Skeletal landmark data:

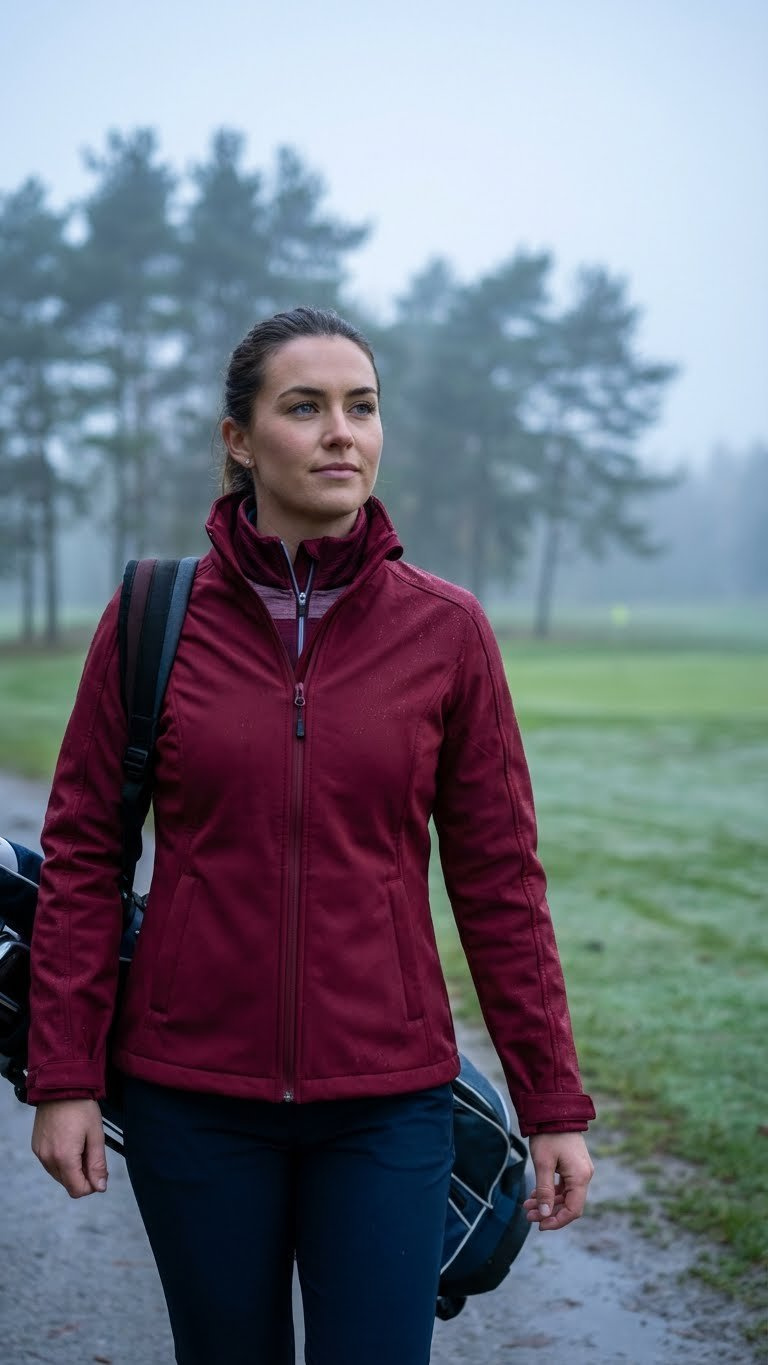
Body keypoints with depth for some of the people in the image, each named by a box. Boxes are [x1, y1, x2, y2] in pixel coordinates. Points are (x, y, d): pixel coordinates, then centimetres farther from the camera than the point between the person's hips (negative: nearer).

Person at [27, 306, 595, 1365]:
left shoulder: (446, 630, -3)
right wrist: (64, 1077, -2)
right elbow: (83, 853, 1)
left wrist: (553, 1105, 2)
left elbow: (499, 879, 1)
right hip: (193, 1094, 0)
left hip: (386, 1098, 0)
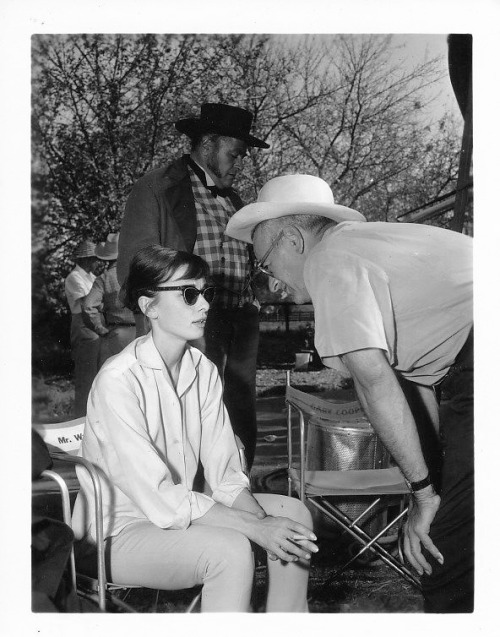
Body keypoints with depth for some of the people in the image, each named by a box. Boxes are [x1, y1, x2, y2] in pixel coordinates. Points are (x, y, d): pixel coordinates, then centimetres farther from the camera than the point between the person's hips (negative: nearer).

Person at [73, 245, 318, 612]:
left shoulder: (204, 370, -1)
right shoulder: (119, 380, -23)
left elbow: (226, 475, -2)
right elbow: (161, 501, -26)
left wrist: (261, 519, -20)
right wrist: (256, 527, -26)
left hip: (182, 510, 7)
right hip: (120, 533, -7)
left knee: (293, 514, -5)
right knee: (230, 549, -29)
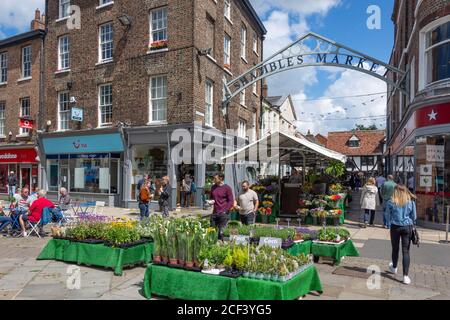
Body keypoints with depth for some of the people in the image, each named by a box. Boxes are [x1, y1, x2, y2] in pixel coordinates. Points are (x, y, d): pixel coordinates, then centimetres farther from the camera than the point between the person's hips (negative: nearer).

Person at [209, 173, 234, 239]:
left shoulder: (227, 188, -4)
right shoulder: (213, 187, 13)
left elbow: (231, 201, -5)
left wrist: (225, 211, -13)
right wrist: (211, 201, 4)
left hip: (223, 214, -5)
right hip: (214, 213, 5)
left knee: (221, 232, -5)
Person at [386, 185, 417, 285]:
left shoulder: (391, 202, -8)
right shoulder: (411, 202, -4)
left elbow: (388, 216, 0)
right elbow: (414, 217, 3)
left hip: (395, 227, 0)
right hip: (407, 227, 0)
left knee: (395, 249, 17)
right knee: (406, 251, 1)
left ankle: (394, 268, 40)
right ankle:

> **Exercise aim**
Print every line above exactly. Leave the pictures out.

> **Exercise response**
Body keypoints with depth for some of the people in the image, each named by a box. Boxes are [x1, y1, x2, y2] in pixel coordinates. Points are (x, y, d): pixel coordinates, then centimetres farther from the camera than the point between the person's hips (negative: nearer).

Person at [27, 306, 595, 1365]:
left shoulder: (446, 630, -3)
right wrist: (64, 1077, -2)
right elbow: (83, 853, 1)
left wrist: (553, 1105, 2)
left elbow: (499, 879, 1)
right hip: (193, 1094, 0)
left hip: (386, 1098, 0)
Body keypoints with depth for some of the people in the image, each named by a box. Boxes are [x1, y1, x2, y2] in pixel coordinates. Points are (x, y, d): pixel coordinates, then centimetres farther from the camera than the point between the person's hips (negative: nearer).

Person at [73, 245, 318, 612]:
left shoulder: (204, 370, -1)
right shoulder: (119, 380, -23)
left elbow: (226, 475, -2)
right elbow: (161, 501, -26)
left wrist: (261, 519, -20)
right wrist: (256, 527, -26)
left hip: (182, 510, 7)
right hip: (120, 533, -7)
left knee: (293, 514, -5)
right knee: (230, 549, -29)
Body keypoints with depth for some of the people in the image, each named by a box. Boxes are [x1, y1, x2, y2] in pixel coordinates. Points are (x, y, d): pixel coordinates, then centimetres farther from the camera than the point between the person's hips (negative: nearer).

Person at [209, 173, 234, 239]:
left shoulder: (227, 188, -4)
right shoulder: (213, 187, 13)
left elbow: (231, 201, -5)
left wrist: (225, 211, -13)
right wrist: (211, 201, 4)
left hip: (223, 214, -5)
right hip: (214, 213, 5)
left knee: (221, 232, -5)
Person at [386, 185, 417, 285]:
left shoulder: (391, 202, -8)
right shoulder: (411, 202, -4)
left elbow: (388, 216, 0)
right elbow: (414, 217, 3)
left hip: (395, 227, 0)
right hip: (407, 227, 0)
left knee: (395, 249, 17)
right knee: (406, 251, 1)
left ankle: (394, 268, 40)
right ankle:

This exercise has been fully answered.